13 settembre 2016 ore 12:11, Americo Mascarucci
Amatrice torna a scuola. 
Alle 8.30 è suonata la campanella per 170 alunni, nel centro più colpito dal terremoto e a Cittareale, mentre negli altri paesi si parte giovedì. 
Gli alunni tra i 3 e i 18 anni, seguiranno le lezioni sui banchi nella nuova scuola provvisoria allestita a tempo di record a una manciata di chilometri dal cratere del sisma del 24 agosto. 
A realizzarla in appena una settimana, è stata la protezione civile della Provincia autonoma di Trento assicurando agli studenti di Amatrice, Accumoli e frazioni l'avvio regolare delle lezioni. 
"Si tratta - ha scritto il Premier Matteo Renzi su Twitter - di un primo importante passo verso la normalità, ma anche di un atteso segnale di speranza per le popolazioni terremotate. Grazie a chi ha reso possibile riaprire la scuola ad Amatrice, oggi. Siamo appena all'inizio, è ancora lunga. Ma oggi #grazie. Viva l'Italia.
Anche la ministra dell’Istruzione Stefania Giannini ha voluto essere presente ad Amatrice per presenziare all'inaugurazione della nuova scuola modulare realizzata in soli 17 giorni nella frazione di San Cipriano.
"Sono commossa e felice. Ripartiamo da questa bellissima scuola. Ringrazio chi si è speso per produrre in pochi giorni un mezzo miracolo". 
Con lei il sindaco di Amatrice, Sergio Pirozzi, il capo della Protezione Civile Fabrizio Curcio, il direttore reggente del plesso Maria Rita Pitoni e il presidente della Provincia Autonoma di Trento Ugo Rossi. 

La nuova scuola è sicura e molto colorata, ha 12 aule da 35 metri quadri ciascuna, più altri moduli dedicati ai servizi, per una superficie coperta complessiva di circa 600 metri quadri. 
Ospiterà gli alunni della scuola dell'infanzia, della primaria, della media e del liceo scientifico di Amatrice e Accumoli. Mentre gli alunni di Cittareale, circa 20, frequenteranno la scuola nel loro comune, grazie a una tenda attrezzata. 

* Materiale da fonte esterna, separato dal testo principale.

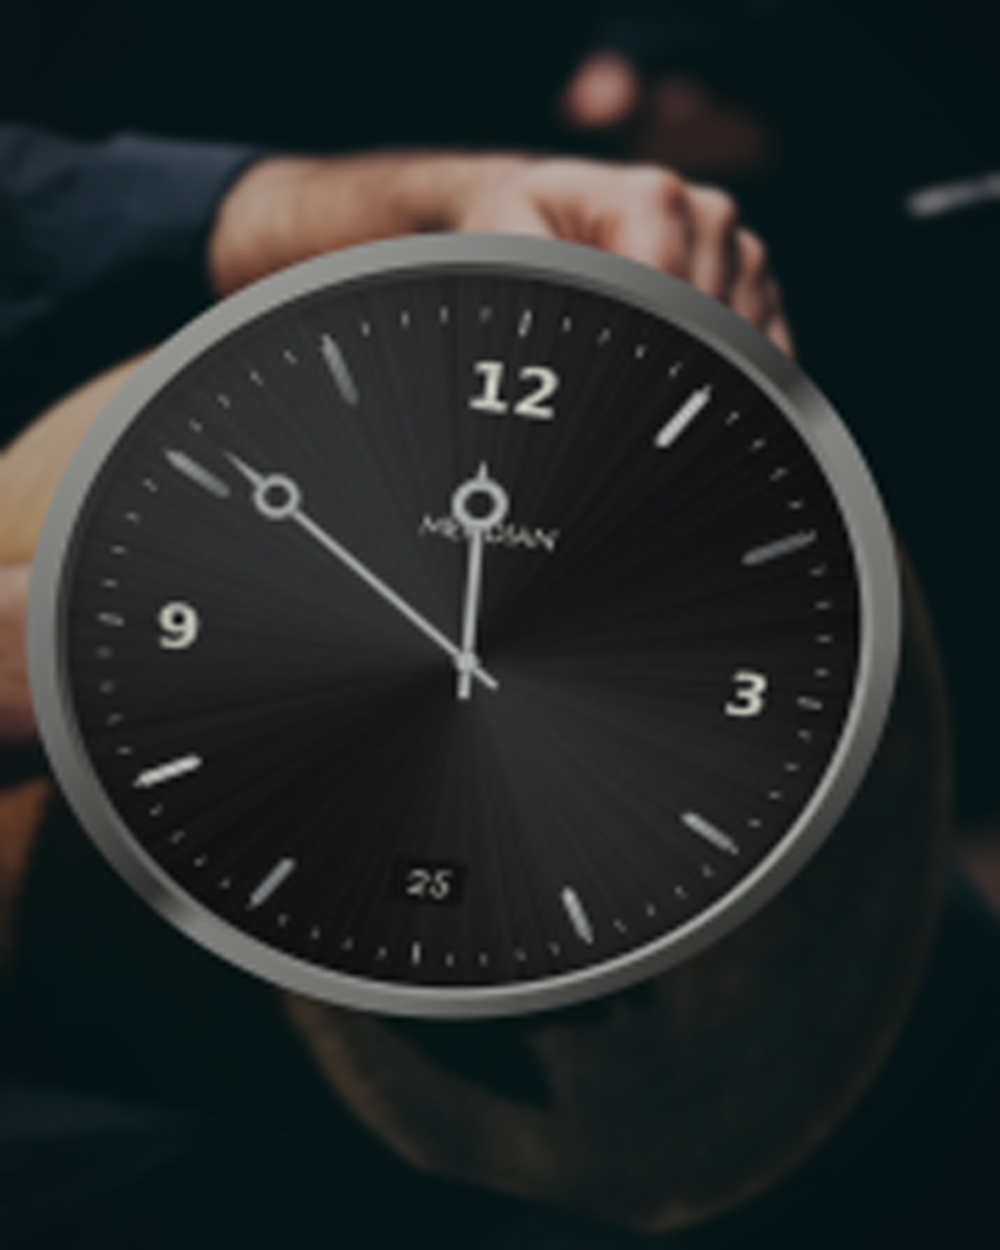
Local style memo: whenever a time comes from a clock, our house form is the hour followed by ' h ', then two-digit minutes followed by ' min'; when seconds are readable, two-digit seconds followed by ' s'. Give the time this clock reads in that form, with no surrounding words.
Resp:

Gli iscritti a Villa San Cipriano al momento sono circa 170, ma il numero nelle ultime ore è cresciuto perché i genitori che inizialmente avevano deciso di trasferire i propri figli nelle scuole di Rieti sono tornati ad Amatrice anche su invito degli insegnanti. 
Intanto, il Consiglio nazionale dei geologi in una lettera aperta al ministro dell'Istruzione ha denunciato che "in Italia il patrimonio edilizio scolastico risale a prima del 1974, anno di entrata in vigore delle prime norme antisismiche. Ci sono circa 28mila scuole ricadenti in aree sismicamente attive, ad alto o elevatissimo rischio sismico, alle quali se ne sommano altre 7.000 ricadenti in aree ad elevato rischio idrogeologico. Un problema tutto geologico , che meriterebbe maggiore attenzione e un approccio culturale completamente diverso".